* EXERCISE INPUT *
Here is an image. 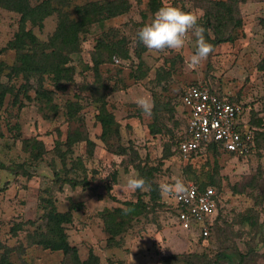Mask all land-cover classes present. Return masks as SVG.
Returning <instances> with one entry per match:
<instances>
[{"label": "rangeland", "instance_id": "rangeland-1", "mask_svg": "<svg viewBox=\"0 0 264 264\" xmlns=\"http://www.w3.org/2000/svg\"><path fill=\"white\" fill-rule=\"evenodd\" d=\"M37 1L31 0L33 4ZM88 1L93 0H63V10L76 19L74 5ZM216 1L230 0H159L162 6L196 13L203 27L204 15L215 8ZM236 1L237 12L232 16L240 25L232 21L224 32L232 40L215 45L210 58L195 69L185 64L195 50L191 34L183 49L167 53L150 54L138 42L137 30L154 13L150 0H128L130 9L122 15L102 22L83 19L80 53L68 56L71 81L55 82L46 74L40 84L34 74L26 78L14 70L19 66L17 54L7 44L17 31L19 15L0 8V83L6 86L0 105V243L11 250L13 264H60L62 259H71L36 246L28 238L43 214L37 206L39 198L46 197L55 200L59 212H66L70 202L81 197L104 202L103 211L110 212L138 205L140 210L118 218L125 219L123 230L117 231L110 248L104 247V240L93 248L98 259L125 264L137 251L141 259L160 264H264V0ZM56 20L52 15L43 27L33 28L41 42L53 33ZM206 30L212 43L215 35L211 28ZM104 34L109 40L123 41L129 58L119 57L118 63L115 56L108 59L99 66L96 77L91 57L96 39ZM198 81L236 103L243 119L255 129V146L247 156L222 151L187 159L179 155L177 146L187 120L181 95L187 85ZM141 96L163 106L156 114L158 124L154 109L146 117L137 107L135 101ZM97 98L104 99L116 122L118 135H111L107 144L101 140ZM161 122L164 127L152 134L150 129H158ZM23 138H37L44 144L39 160L32 161L22 150ZM122 151L124 155L118 154ZM55 172L61 180L73 179L87 187L82 190V186L65 184L59 188ZM208 176L218 184L222 201L214 229L202 241L175 225L171 195H162L158 185L176 179L184 183L206 180ZM133 177L144 178L151 190L127 189V181ZM86 210L81 213L78 207L76 213L71 212V220L64 222L68 242L77 247L80 257L92 250L80 234L97 236L100 232L94 230L100 231L103 224V211L85 214ZM114 215L120 216L115 212L110 217ZM86 229L92 232H83ZM219 253L228 258L218 259Z\"/></svg>", "mask_w": 264, "mask_h": 264}, {"label": "trees", "instance_id": "trees-1", "mask_svg": "<svg viewBox=\"0 0 264 264\" xmlns=\"http://www.w3.org/2000/svg\"><path fill=\"white\" fill-rule=\"evenodd\" d=\"M62 1L63 0H39L33 4L31 0H0V8L19 15L17 31L13 39L7 44L8 48L14 50L17 54L19 66L14 68V70L17 74H22L26 78L34 74L39 78V84L46 74L52 75V78H55V82H59L60 80H72V67L68 65L70 62L68 56L72 53H80V34L85 32L86 24L83 19L88 18L90 22H102L105 19L122 15L130 9L128 0H93L81 6L74 5L73 10L79 17L73 19L67 11L63 10ZM214 5V9L205 13L203 24L206 29L211 28L212 33L215 35L211 40L212 44L215 46L223 42L231 41L232 38L224 36V32L228 28V23L233 21L234 25H240V21H235L236 19H233L232 16L233 12H237L236 0H230L227 3L216 1ZM160 7H162V5L159 0H150L149 8L153 13ZM218 7H221V9L219 10ZM52 15H56L57 17L55 29L47 41L41 42L34 34L33 28L43 27L46 18ZM64 51L66 54H63ZM114 56L117 59L119 57L122 59L129 58V49L125 46L123 41L109 40V36L105 34L96 39L91 57V69L94 74H96V77L99 76V66L105 64L108 59L110 60ZM136 57L140 58L139 53H137ZM99 85L100 88L103 87V85ZM209 90L221 97L214 90L210 88ZM5 93L6 86L0 83V105L3 103ZM38 94H40L39 90ZM97 99L100 103L97 119L100 121L102 127L101 140L107 144L108 139L112 137L111 135H118L115 127L116 122L113 115L106 109L104 99ZM153 109L156 115L159 110L163 109V106L160 103H154ZM241 113L243 112L241 111ZM154 121L157 122V124L159 123L157 115L154 117ZM160 124L158 129L151 128L150 132L152 134L159 133L161 127H164L163 122ZM247 124L249 125L248 122ZM249 126L253 129V146H255V129L251 125ZM21 142L22 150L28 152L32 161L40 159L44 148V144L41 141L37 140V138H23ZM210 151L216 152L219 150L212 146L209 148L208 152ZM118 154L124 155L125 153L122 151ZM196 154L200 153L197 152ZM59 157L61 158V167L64 168L66 164L64 162V155L61 154ZM137 169L141 170L140 167H137ZM56 172L54 173V177L57 178L55 181L59 182V188L65 184H68L71 188L82 186V189H85L87 187L85 184L82 185L79 181H74L73 179L64 178L61 180L58 178ZM193 182L201 186L213 185L216 187V190L220 192L219 186L212 176H208L206 180ZM37 206L43 210V214L39 218L43 223L40 221L39 225L34 227V231L29 233L31 235H28V238L32 240V244L34 243V245L40 246L45 250L61 252L64 257H71V259H62L60 264H68L69 262V264H99L100 259H98L92 251L86 259H82L79 256L77 247L68 242L65 234L64 222L71 220V212L76 211L78 207L82 208V204L71 201L70 207L66 212H59L55 205V200L46 197V199L39 198ZM131 206H134V209L129 208L126 211L117 209V211L114 210L112 212L103 211L100 214V218L105 226L106 233L110 237L111 243H113L117 231L123 230L125 219L118 218H121L122 215L131 210H140L137 204ZM115 212L119 213L120 216L117 218L115 215L110 217L111 214ZM32 224L36 225L34 222ZM10 251L11 250L6 245L0 243V264H13L10 259ZM194 257L198 258L197 256ZM217 258L226 259L228 256L219 253Z\"/></svg>", "mask_w": 264, "mask_h": 264}, {"label": "built area", "instance_id": "built-area-1", "mask_svg": "<svg viewBox=\"0 0 264 264\" xmlns=\"http://www.w3.org/2000/svg\"><path fill=\"white\" fill-rule=\"evenodd\" d=\"M114 62L119 60L114 57ZM187 111L185 131L178 143L179 155L187 159L210 147L245 157L253 148V129L243 119L241 108L225 97L212 93L206 85H187L181 95ZM183 196L171 195L175 225L205 241L211 235L220 209L222 195L213 185L185 183Z\"/></svg>", "mask_w": 264, "mask_h": 264}, {"label": "clouds", "instance_id": "clouds-1", "mask_svg": "<svg viewBox=\"0 0 264 264\" xmlns=\"http://www.w3.org/2000/svg\"><path fill=\"white\" fill-rule=\"evenodd\" d=\"M199 21L200 17L194 12L184 11L176 6H162L149 22L137 30V40L150 54H160L183 49L191 34L195 50L185 64L187 68L195 69L215 51L214 45L206 37L207 30ZM135 103L143 115L152 116L154 103L149 98L137 97ZM126 187L132 192L151 190V184L139 177L129 178ZM158 189L162 195L183 196L187 192L181 179H176L173 183H161Z\"/></svg>", "mask_w": 264, "mask_h": 264}, {"label": "crops", "instance_id": "crops-1", "mask_svg": "<svg viewBox=\"0 0 264 264\" xmlns=\"http://www.w3.org/2000/svg\"><path fill=\"white\" fill-rule=\"evenodd\" d=\"M197 83H201L200 81H198ZM201 84H203V85H205L204 83H201ZM182 105V104H181ZM183 107V106H182ZM187 121V120H186ZM82 190H84V189H82ZM69 200V199H68ZM74 200V201H73ZM72 201L73 202H78V203H80V202H83V206H82V211H81V213H83L84 212V210H86V212H85V214L87 213V212H89V211H93L94 209H96V210H100V211H103V210H105L106 208H105V206H104V202H101V203H99L98 202V200L96 199L95 201H94V203H93V201L92 200H90V202H88L86 199H85V197H81L80 199H73ZM77 200V201H76ZM86 200V201H85ZM103 206H104V208H103ZM100 207H101V209H100ZM80 211V210H79ZM77 211H74L73 213H76ZM98 221H100L99 219H98ZM98 224V223H97ZM99 225H101V222H100V224ZM97 227H99V226H97ZM86 231H88V232H92L91 230H89V229H86V230H84L83 232H86ZM94 231H98V232H100L99 233V235H97V236H91V235H89V236H85L84 234L83 235H81L80 234V236L83 238V240L85 241V240H87L88 241V243H89V247L92 249L91 251H92V253H94L93 252V248H95V247H97V245L98 244H101V242L104 240V247H108V248H110V245H112V243H111V240H110V237L109 236H107L106 235V230H105V226H104V224H102L101 225V228H100V231L99 230H97L96 228H95V230ZM183 231V230H182ZM184 232H186V231H184ZM186 233H189V232H186ZM189 234H191V233H189ZM197 238V237H196ZM198 239V238H197ZM88 256V255H87ZM87 256H84V257H81L82 259H86L87 258ZM111 260H108V259H100V261H99V264H122L121 263V261H117V260H115V259H112V261L110 262ZM125 264H160V262L159 261H155L154 259H141V257H138V252L137 251H135V253H133V255H132V257H131V259H127V261H126V263Z\"/></svg>", "mask_w": 264, "mask_h": 264}]
</instances>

* TO DO *
Count how many lines of the material above contain the string "instances", treating case as significant. Give only the number.

* EXPECTED OUTPUT *
3